EXERCISE TEXT =>
----

And our culture is our history. In our attempts to communicate or to persuade or simply interest others, we are using and moving about through cultural models among whose differences we may select, but from whose totality we cannot escape. And it is in this sense of the forms of appeal, of begetting hope or interest or appreciation or praise for ourselves or for our ideas, that our communications are shaped into these historical patterns, these grooves of persuasion which are even in the act of communication an inherent part of what is communicated.

And this essay is no exception.

No exception at all. It began in what seemed in my personal narratizations as an individual choice of a problem with which I have had an intense involvement for most of my life: the problem of the nature and origin of all this invisible country of touchless rememberings and unshowable reveries, this introcosm that is more myself than anything I can find in any mirror. But was this impulse to discover the source of consciousness what it appeared to me? The very notion of truth is a culturally given direction, a part of the pervasive nostalgia for an earlier certainty. The very idea of a universal stability, an eternal firmness of principle out there that can be sought for through the world as might an Arthurian knight for the Grail, is, in the morphology of history, a direct outgrowth of the search for lost gods in the first two millennia after the decline of the bicameral mind. What was then an augury for direction of action among the ruins of an archaic mentality is now the search for an innocence of certainty among the mythologies of facts.👁️

~Julian Jaynes, the Origin of Consciousness in the Breakdown of the bicameral mind

Bicameral Poesis

But by the time of Solon in the sixth century B.C., something different is happening. The poet is no longer simply given his gifts; he has to have "learning in the gift of the Muses" (Fragment 13:51). And then, in the fifth century B.C., we hear the very first hint of poets' being peculiar with poetic ecstasy. What a contrast to the calm and stately manner of the earlier aoido1, Demodocus, for example! It is Democritus who insists that no one can be a great poet without being frenzied up into a state of fury (Fragment 18). 

And then in the fourth century B.C., the mad possessed poet "out of his senses" that Plato and I have already described. Just as the oracles had changed from the prophet who heard his hallucinations to the possessed person in a wild trance, so also had the poet.

Was this dramatic change because the collective cognitive im perative had made the Muses less believable as real external entities? Or was it because the neurological reorganization of hemispheric relations brought on by developing consciousness prohibited such givenness; so that consciousness had to be out of the way to let poetry happen? Or was it Wernicke's area on the right hemisphere using Broca's area on the left, thus short-circuiting (as it were) normal consciousness? Or are these three hypotheses the same (as of course I presently think they are)?

For whatever reasons, decline continues decline in the ensuing centuries. Just as the oracles sputtered out through their latter terms until possession was partial and erratic, so, I suggest, poets slowly changed until the fury and possession by the Muses was also partial and erratic. And then the Muses hush and freeze into myths. Nymphs and shepherds, dance no more. Consciousness is a witch beneath whose charms pure inspiration gasps and dies into invention. The oral becomes written by the poet himself, and written, it should be added, by his right hand, worked by his left hemisphere. The Muses have become imaginary and invoked in their silence as a part of man's nostalgia for the bicameral mind.

----

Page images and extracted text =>
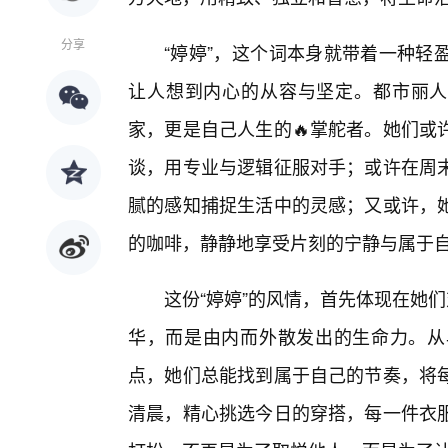
分享
“婷婷”，这个词本身就带着一种轻
让人想到内心的从容与坚定。都市丽人
家，更是自己人生的🔥掌舵者。她们或
谈，用专业与逻辑征服对手；或许在周末
腻的感知捕捉生活中的灵感；又或许，
的咖啡，静静地享受片刻的宁静与属于
这份“婷婷”的风情，首先体现在她
华，而是由内而外散发出的生命力。从
点，她们总能找到属于自己的节奏，将
清晨，精心挑选今日的穿搭，每一件衣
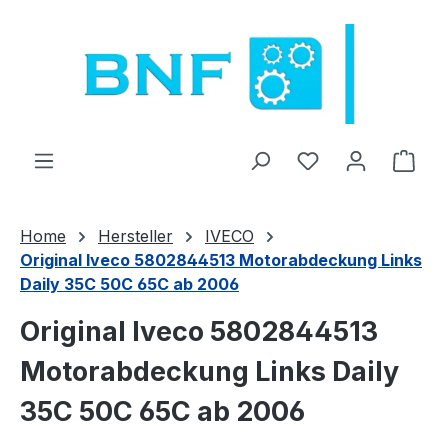
Zum Hauptinhalt springen
Du hast 0 Produ
Ware
Home
Hersteller
IVECO
Original Iveco 5802844513 Motorabdeckung Links
Daily 35C 50C 65C ab 2006
Original Iveco 5802844513
Motorabdeckung Links Daily
35C 50C 65C ab 2006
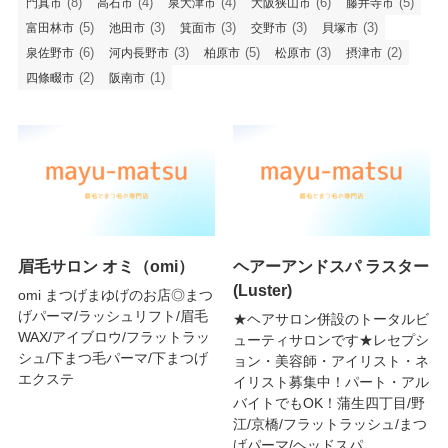
(8)
(4)
(4)
(6)
(5)
門真市
高石市
泉大津市
大阪狭山市
藤井寺市
(5)
(3)
(3)
(3)
(3)
富田林市
池田市
箕面市
交野市
貝塚市
(6)
(3)
(5)
(3)
(2)
泉佐野市
河内長野市
柏原市
松原市
摂津市
(2)
(1)
四條畷市
阪南市
眉毛サロン オミ（omi）
ヘアーアンドスパ ラスター
(Luster)
omi まつげまゆげのお店◎まつ
げパーマ/ラッシュリフト/眉毛
★ヘアサロン併設のトータルビ
WAX/アイブロウ/フラットラッ
ューティサロンです★レセプシ
シュ/下まつ毛パーマ/下まつげ
ョン・美容師・アイリスト・ネ
エクステ
イリスト募集中！パート・アル
バイトでもOK！蒲生四丁目/野
江/京橋/フラットラッシュ/まつ
げパーマ/ヘッドスパ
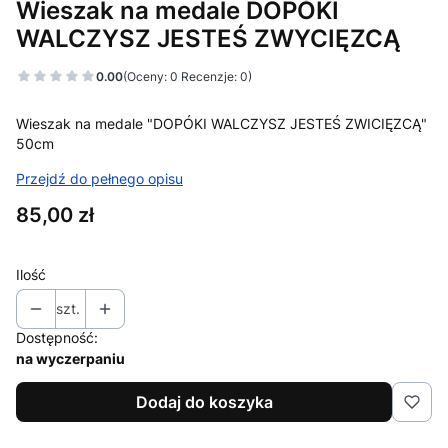
Wieszak na medale DOPÓKI
WALCZYSZ JESTEŚ ZWYCIĘZCĄ
0.00
(Oceny: 0 Recenzje: 0)
Wieszak na medale "DOPÓKI WALCZYSZ JESTEŚ ZWICIĘZCĄ"
50cm
Przejdź do pełnego opisu
Cena
85,00 zł
Ilość
szt.
Dostępność:
na wyczerpaniu
Dodaj do koszyka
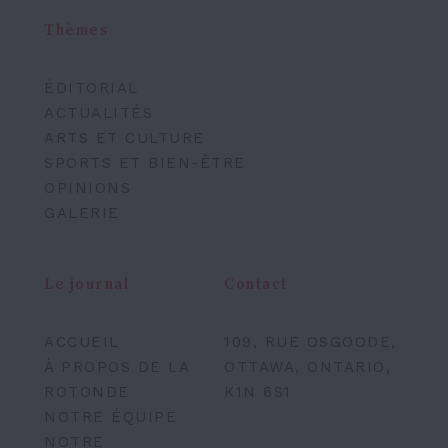
Thèmes
ÉDITORIAL
ACTUALITÉS
ARTS ET CULTURE
SPORTS ET BIEN-ÊTRE
OPINIONS
GALERIE
Le journal
Contact
ACCUEIL
109, RUE OSGOODE,
À PROPOS DE LA
OTTAWA, ONTARIO,
ROTONDE
K1N 6S1
NOTRE ÉQUIPE
NOTRE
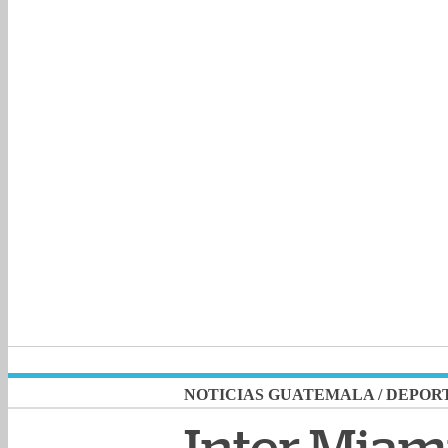
NOTICIAS GUATEMALA
/
DEPOR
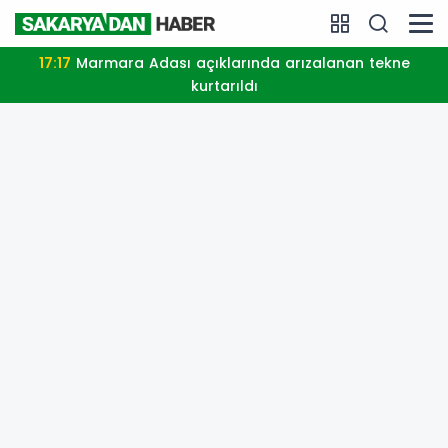
17:17
Marmara Adası açıklarında arızalanan tekne
kurtarıldı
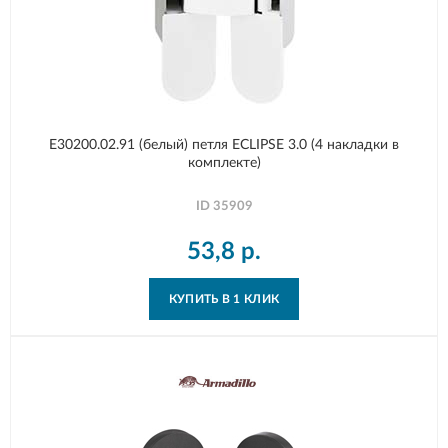
E30200.02.91 (белый) петля ECLIPSE 3.0 (4 накладки в
комплекте)
ID
35909
53,8
р.
КУПИТЬ В 1 КЛИК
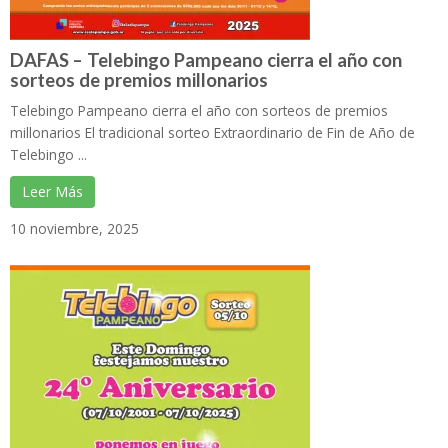
DAFAS – Telebingo Pampeano cierra el año con
sorteos de premios millonarios
Telebingo Pampeano cierra el año con sorteos de premios
millonarios El tradicional sorteo Extraordinario de Fin de Año de
Telebingo ...
Leer Más
10 noviembre, 2025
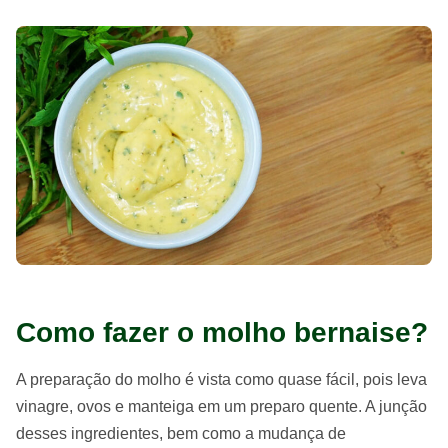
Como fazer o molho bernaise?
A preparação do molho é vista como quase fácil, pois leva
vinagre, ovos e manteiga em um preparo quente. A junção
desses ingredientes, bem como a mudança de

----

PROMPT 1 =>
In the consciousness excerpt, write out the passage from "And our culture" to "is no exception.", substituting "historical models" for "cultural models".
PROMPT 2 =>
Name every century B.C. mentioned in the consciousness excerpt.
PROMPT 3 =>
Condense the paragraph of the consciousness excerpt that begins "For whatever reasons, decline continues" into a short bulleted list that keeps its main points.

RESPONSE BOX 1 =>
And our culture is our history. In our attempts to communicate or to persuade or simply interest others, we are using and moving about through historical models among whose differences we may select, but from whose totality we cannot escape. And it is in this sense of the forms of appeal, of begetting hope or interest or appreciation or praise for ourselves or for our ideas, that our communications are shaped into these historical patterns, these grooves of persuasion which are even in the act of communication an inherent part of what is communicated.

And this essay is no exception.

RESPONSE BOX 2 =>
- The sixth century B.C.
- The fifth century B.C.
- The fourth century B.C.

RESPONSE BOX 3 =>
- The decline went on in the centuries that followed.
- The oracles faded until possession was partial and erratic. Poets gradually changed in the same way until their fury and possession by the Muses were also partial and erratic.
- The Muses fell silent and became myths.
- Under consciousness, pure inspiration gave way to invention.
- Oral poetry came to be written by the poet himself, with his right hand, worked by his left hemisphere.
- The Muses became imaginary. They were invoked in their silence as part of man's nostalgia for the bicameral mind.